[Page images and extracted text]

§ §

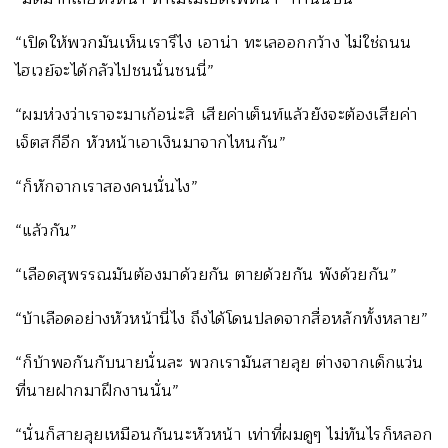
“เปิดให้พวกมันเห็นเรารึไง เอาน่า ทะเลออกกว้าง ไม่ใช่ถนน
ไฮเวย์จะได้กลัวไปชนนั่นชนนี่”
“ผมห่วงว่าเราจะมาเก้อน่ะสิ เสียค่าเต็นท์แล้วยังจะต้องเสียค่า
เจ็ตสกีอีก หัวหน้าเอาเงินมาจากไหนกัน”
“ก็หักจากเราสองคนนั่นไง”
“แล้วกัน”
“เลือดสุพรรณมันต้องมาด้วยกัน ตายด้วยกัน พังด้วยกัน”
“บ้าเลือดอย่างหัวหน้านี่ไง ถึงได้โดนปลดจากสื่อหลักทั้งหลาย”
“ก็บ้าพอกันกับนายนั่นละ พวกเรามันสายลุย ต่างจากเด็กแว่น
ที่นายฝากมาฝึกงานนั่น”
“นั่นก็สายลุยเหมือนกันนะหัวหน้า เท่าที่ผมดูๆ ไม่ทันไรก็หลอก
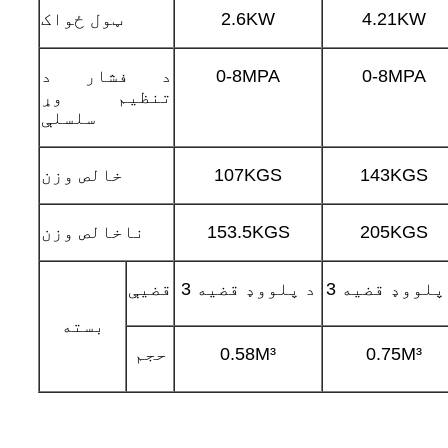
4.21KW
2.6KW
ټول ځواک
0-8MPA
0-8MPA
د فشار د
تنظیم وړ
سلسلې
143KGS
107KGS
خالص وزن
205KGS
153.5KGS
ناخالص وزن
د پلووډ قضیه
3 د پلووډ قضیه
قضیې
بسته
0.75M³
0.58M³
حجم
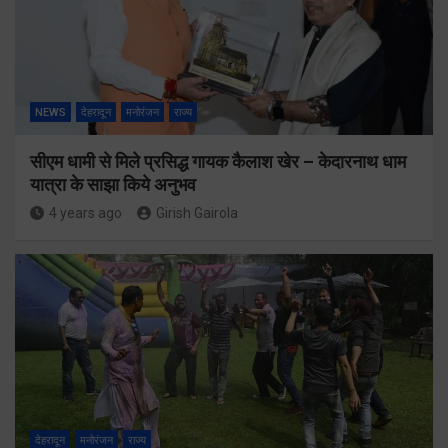
NEWS
देहरादून
मनोरंजन
राज्य
सीएम धामी से मिले प्रसिद्ध गायक कैलाश खेर – केदारनाथ धाम
यात्रा के साझा किये अनुभव
4 years ago
Girish Gairola
देहरादून
मनोरंजन
राज्य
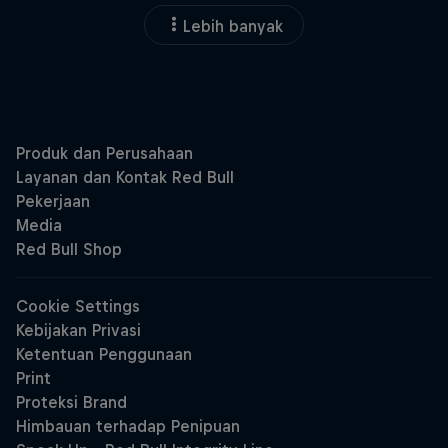
Lebih banyak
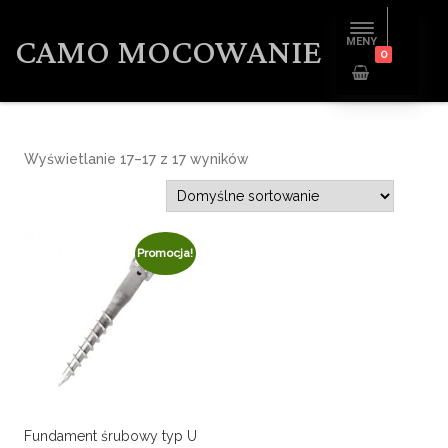
CAMO MOCOWANIE
MENY
0
Wyświetlanie 17–17 z 17 wyników
Promocja!
Fundament śrubowy typ U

§ §

Copy the data verbatim, skipping any image it holds.

• **Your response**
“เปิดให้พวกมันเห็นเรารึไง เอาน่า ทะเลออกกว้าง ไม่ใช่ถนน
ไฮเวย์จะได้กลัวไปชนนั่นชนนี่”
“ผมห่วงว่าเราจะมาเก้อน่ะสิ เสียค่าเต็นท์แล้วยังจะต้องเสียค่า
เจ็ตสกีอีก หัวหน้าเอาเงินมาจากไหนกัน”
“ก็หักจากเราสองคนนั่นไง”
“แล้วกัน”
“เลือดสุพรรณมันต้องมาด้วยกัน ตายด้วยกัน พังด้วยกัน”
“บ้าเลือดอย่างหัวหน้านี่ไง ถึงได้โดนปลดจากสื่อหลักทั้งหลาย”
“ก็บ้าพอกันกับนายนั่นละ พวกเรามันสายลุย ต่างจากเด็กแว่น
ที่นายฝากมาฝึกงานนั่น”
“นั่นก็สายลุยเหมือนกันนะหัวหน้า เท่าที่ผมดูๆ ไม่ทันไรก็หลอก
4.21KW
2.6KW
ټول ځواک
0-8MPA
0-8MPA
د فشار د
تنظیم وړ
سلسلې
143KGS
107KGS
خالص وزن
205KGS
153.5KGS
ناخالص وزن
د پلووډ قضیه
3 د پلووډ قضیه
قضیې
بسته
0.75M³
0.58M³
حجم
NEWS
देहरादून
मनोरंजन
राज्य
सीएम धामी से मिले प्रसिद्ध गायक कैलाश खेर – केदारनाथ धाम
यात्रा के साझा किये अनुभव
4 years ago
Girish Gairola
देहरादून
मनोरंजन
राज्य
Lebih banyak
CAMO MOCOWANIE
MENY
0
Wyświetlanie 17–17 z 17 wyników
Promocja!
Fundament śrubowy typ U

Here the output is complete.